Return each entry word for word. Leave the images out.
▬▬▬
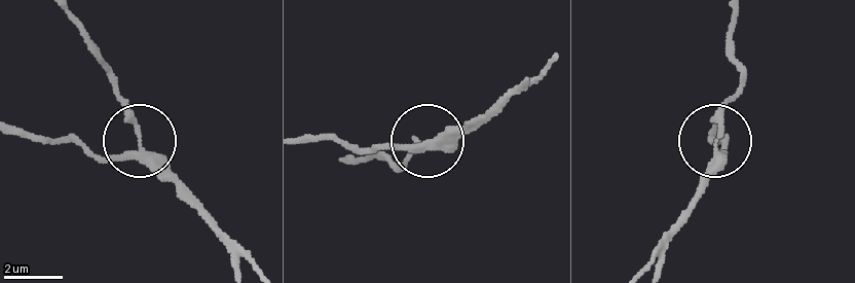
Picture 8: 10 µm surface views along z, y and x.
pass()
3 arms; continuous, no second neuron

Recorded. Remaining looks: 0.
done(no edits, rest unchecked)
▬▬▬
§ Reply to the exercise
Picture 8: 10 µm surface views along z, y and x.
pass()
3 arms; continuous, no second neuron

Recorded. Remaining looks: 0.
done(no edits, rest unchecked)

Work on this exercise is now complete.